L’opération, menée conjointement avec des services de police internationaux, notamment les autorités allemandes et Europol, a saisi des éléments d’infrastructure clés et mis hors ligne la plateforme RedVDS.
Depuis mars 2025, l’activité liée à RedVDS a provoqué environ 40 millions de dollars (34 millions d’euros) de pertes déclarées liées à la fraude aux États-Unis seulement, le bilan réel étant jugé plus élevé en raison d’incidents non signalés.
Qui étaient les victimes ?
Parmi les victimes qui se joignent à Microsoft comme co-plaignants figure H2-Pharma, une société pharmaceutique de l’Alabama qui a perdu des fonds destinés à des traitements vitaux contre le cancer, à des médicaments de santé mentale et à des médicaments contre les allergies pour enfants.

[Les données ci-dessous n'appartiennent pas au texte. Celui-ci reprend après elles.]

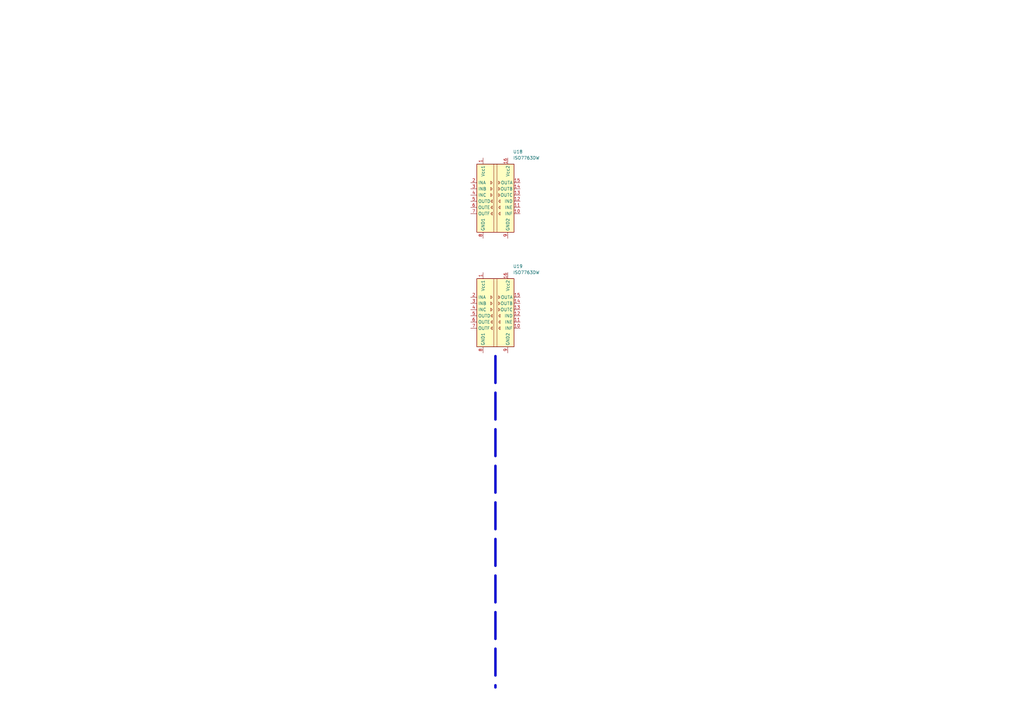
<source format=kicad_sch>
(kicad_sch
	(version 20250114)
	(generator "eeschema")
	(generator_version "9.0")
	(uuid "a3e77e3d-0fba-43a7-9970-f807ab1bc338")
	(paper "A3")
	
	(polyline
		(pts
			(xy 203.2 146.05) (xy 203.2 281.94)
		)
		(stroke
			(width 1)
			(type dash)
		)
		(uuid "dc0c5f0a-5af6-4288-971d-7215c97d63bf")
	)
	(symbol
		(lib_id "Isolator:ISO7763DW")
		(at 203.2 129.54 0)
		(unit 1)
		(exclude_from_sim no)
		(in_bom yes)
		(on_board yes)
		(dnp no)
		(fields_autoplaced yes)
		(uuid "73d7bb1e-84f6-4f98-9a61-7cfa6975043e")
		(property "Reference" "U19"
			(at 210.4233 109.22 0)
			(effects
				(font
					(size 1.27 1.27)
				)
				(justify left)
			)
		)
		(property "Value" "ISO7763DW"
			(at 210.4233 111.76 0)
			(effects
				(font
					(size 1.27 1.27)
				)
				(justify left)
			)
		)
		(property "Footprint" "Package_SO:SOIC-16W_7.5x10.3mm_P1.27mm"
			(at 208.915 143.51 0)
			(effects
				(font
					(size 1.27 1.27)
				)
				(justify left)
				(hide yes)
			)
		)
		(property "Datasheet" "https://www.ti.com/lit/ds/symlink/iso7763.pdf"
			(at 213.36 132.08 0)
			(effects
				(font
					(size 1.27 1.27)
				)
				(hide yes)
			)
		)
		(property "Description" "Default high, High-speed, robust EMC, reinforced, six-channel, digital, isolator, SOIC-16"
			(at 203.2 129.54 0)
			(effects
				(font
					(size 1.27 1.27)
				)
				(hide yes)
			)
		)
		(pin "14"
			(uuid "a5979318-8833-4299-a478-9a78ecfed071")
		)
		(pin "1"
			(uuid "956caab2-50ec-4242-aa49-628e46b29229")
		)
		(pin "5"
			(uuid "c147ff11-b821-409c-b691-086874037674")
		)
		(pin "15"
			(uuid "27bed03e-3c13-43de-92a0-811ee9f4e184")
		)
		(pin "7"
			(uuid "95693e1e-d915-434e-8807-50eeb0186567")
		)
		(pin "2"
			(uuid "c0ecdfcf-7feb-40f1-8dd0-0e105a4b8641")
		)
		(pin "13"
			(uuid "158556f7-1dc1-46da-a28f-b8dd27ae3340")
		)
		(pin "9"
			(uuid "e684dc1a-b74c-4a8d-9565-07f963f751b8")
		)
		(pin "6"
			(uuid "c6af62cd-8c8e-484c-a5d5-5c6df41c0411")
		)
		(pin "12"
			(uuid "7b53fd7a-1bfe-4967-b57f-b51381ac0823")
		)
		(pin "10"
			(uuid "3bf5be7f-8afa-480e-be5b-31f6ced782da")
		)
		(pin "3"
			(uuid "fc76abdd-a241-4369-9f23-acb052eb210a")
		)
		(pin "11"
			(uuid "6b600dbf-8517-47ae-9848-17fc4accc041")
		)
		(pin "4"
			(uuid "427ff7a4-062c-43ae-bd8a-f3ad13d2204e")
		)
		(pin "16"
			(uuid "d422c6b5-c011-4dcd-93f6-1e92d7d9c928")
		)
		(pin "8"
			(uuid "a2f0a574-4c40-4858-bc2c-c76cb4beae65")
		)
		(instances
			(project ""
				(path "/ca79f0b4-91f7-4537-917d-68d425c03ca3/485861e8-c90d-4c19-b473-548e94ff000e/62dce88f-62ee-4857-96f3-986f7b276210"
					(reference "U19")
					(unit 1)
				)
			)
		)
	)
	(symbol
		(lib_id "Isolator:ISO7763DW")
		(at 203.2 82.55 0)
		(unit 1)
		(exclude_from_sim no)
		(in_bom yes)
		(on_board yes)
		(dnp no)
		(fields_autoplaced yes)
		(uuid "b01f58a7-a0bf-4615-a553-03860f7bb8be")
		(property "Reference" "U18"
			(at 210.4233 62.23 0)
			(effects
				(font
					(size 1.27 1.27)
				)
				(justify left)
			)
		)
		(property "Value" "ISO7763DW"
			(at 210.4233 64.77 0)
			(effects
				(font
					(size 1.27 1.27)
				)
				(justify left)
			)
		)
		(property "Footprint" "Package_SO:SOIC-16W_7.5x10.3mm_P1.27mm"
			(at 208.915 96.52 0)
			(effects
				(font
					(size 1.27 1.27)
				)
				(justify left)
				(hide yes)
			)
		)
		(property "Datasheet" "https://www.ti.com/lit/ds/symlink/iso7763.pdf"
			(at 213.36 85.09 0)
			(effects
				(font
					(size 1.27 1.27)
				)
				(hide yes)
			)
		)
		(property "Description" "Default high, High-speed, robust EMC, reinforced, six-channel, digital, isolator, SOIC-16"
			(at 203.2 82.55 0)
			(effects
				(font
					(size 1.27 1.27)
				)
				(hide yes)
			)
		)
		(pin "4"
			(uuid "e62b5b3b-38a6-4bab-ac40-42f629c13f83")
		)
		(pin "16"
			(uuid "483ff49a-69c6-47d8-90e5-b745e11ab853")
		)
		(pin "3"
			(uuid "330679da-d69d-468e-984b-86cb0fcae9e5")
		)
		(pin "12"
			(uuid "0ba19733-ba52-4cbd-b457-ca81813b0afd")
		)
		(pin "13"
			(uuid "43b7bbbc-f004-4bb6-b7f7-f6f87242a763")
		)
		(pin "2"
			(uuid "f8f8f21b-89c6-49b4-a987-4438d49071c1")
		)
		(pin "15"
			(uuid "7654a1e8-2e8a-480c-8d76-34277eccfab0")
		)
		(pin "14"
			(uuid "d6161573-0ea0-4b20-a4e9-ba354e328af6")
		)
		(pin "10"
			(uuid "fa6950dc-862d-4cea-8e78-abab9f1cb075")
		)
		(pin "6"
			(uuid "0132d572-21d9-4d44-9266-405aac9d9f3f")
		)
		(pin "8"
			(uuid "24d05ae3-48d7-4f20-90e6-38dfea39afc0")
		)
		(pin "7"
			(uuid "eaa73c89-ea55-4712-aeac-573742713bba")
		)
		(pin "5"
			(uuid "fd14fc49-b7e1-42c7-a481-8f3ff1cfe9ef")
		)
		(pin "1"
			(uuid "95a5e14f-ec50-4325-b150-959820b20478")
		)
		(pin "9"
			(uuid "82beb4cc-69e0-4035-8528-7e7f38bb1033")
		)
		(pin "11"
			(uuid "b7f5a443-c493-4996-8d10-db1f3a027242")
		)
		(instances
			(project ""
				(path "/ca79f0b4-91f7-4537-917d-68d425c03ca3/485861e8-c90d-4c19-b473-548e94ff000e/62dce88f-62ee-4857-96f3-986f7b276210"
					(reference "U18")
					(unit 1)
				)
			)
		)
	)
)

</source>
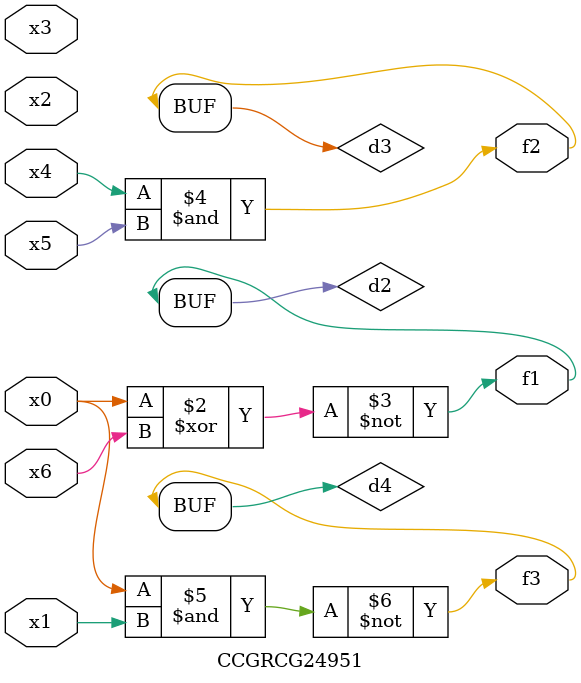
<source format=v>
module CCGRCG24951(
	input x0, x1, x2, x3, x4, x5, x6,
	output f1, f2, f3
);

	wire d1, d2, d3, d4;

	nor (d1, x0);
	xnor (d2, x0, x6);
	and (d3, x4, x5);
	nand (d4, x0, x1);
	assign f1 = d2;
	assign f2 = d3;
	assign f3 = d4;
endmodule

</source>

« Être victime d’une escroquerie ne devrait jamais être stigmatisé », a déclaré Microsoft dans un communiqué. « Ces attaques sont menées par des groupes criminels organisés et professionnels qui interceptent et manipulent des communications légitimes entre des parties de confiance », a ajouté l’entreprise.
Comment le système fonctionnait-il ?
RedVDS s’inscrivait dans l’écosystème en pleine expansion de la « cybercriminalité en tant que service », offrant l’accès à des ordinateurs virtuels bon marché exécutant des logiciels non licenciés, notamment Windows. Cela permettait aux criminels d’opérer anonymement au-delà des frontières, d’envoyer des e-mails de hameçonnage, d’héberger des infrastructures d’arnaque et de faciliter des schémas frauduleux.
Le service était fréquemment associé à des outils d’IA générative qui aidaient à identifier des cibles de grande valeur et à générer des fils d’e-mails réalistes imitant des correspondances légitimes.
Dans de nombreux cas, les attaquants utilisaient des outils d’IA d’échange de visages, de manipulation vidéo et de clonage vocal pour se faire passer pour des personnes et tromper les victimes.
Escroqueries immobilières
L’une des attaques les plus courantes permises par RedVDS était la fraude par détournement de paiement, également appelée « compromission d’e-mails professionnels ». Les attaquants obtenaient un accès non autorisé à des comptes e-mail, surveillaient les conversations et attendaient le moment propice pour rediriger des paiements en se faisant passer pour des interlocuteurs de confiance.
Le service a également été largement utilisé dans des escroqueries immobilières par détournement de paiements, l’une des formes de fraude en ligne qui croissent le plus rapidement. Les attaquants compromettaient les comptes d’agents immobiliers, d’agents d’entiercement et de sociétés de titres de propriété pour envoyer des instructions de paiement frauduleuses destinées à détourner les fonds de clôture et les versements placés en séquestre.
Action coordonnée des forces de l’ordre européennes
Les actions juridiques de Microsoft sont renforcées par une étroite collaboration avec des partenaires des forces de l’ordre partout dans le monde, y compris en Europe.
Le parquet de Francfort-sur-le-Main, Office central de lutte contre la criminalité sur Internet, et l’Office de police criminelle du Land de Brandebourg procèdent à la saisie d’un serveur critique utilisé pour alimenter RedVDS.
Ce faisant, les forces de l’ordre allemandes prennent le contrôle du serveur principal que RedVDS utilise pour faire fonctionner son site web, mettant hors service l’espace en ligne où les clients pouvaient s’inscrire, payer et accéder aux outils de RedVDS.
Le Centre européen de lutte contre la cybercriminalité d’Europol travaille avec la Digital Crimes Unit pour démanteler les nombreux serveurs répartis en Europe que des criminels utilisaient activement via RedVDS. Cela perturbe le réseau plus large qui soutenait les escroqueries, au-delà même du site principal.
Se protéger contre la fraude
Microsoft recommande plusieurs mesures pour réduire les risques : prendre son temps et remettre en question l’urgence des demandes de paiement, vérifier les demandes en utilisant des moyens de contact supplémentaires avec des numéros déjà connus de vous, activer l’authentification multifacteur, surveiller les changements subtils dans les adresses e-mail, maintenir les logiciels à jour et signaler toute activité suspecte aux forces de l’ordre.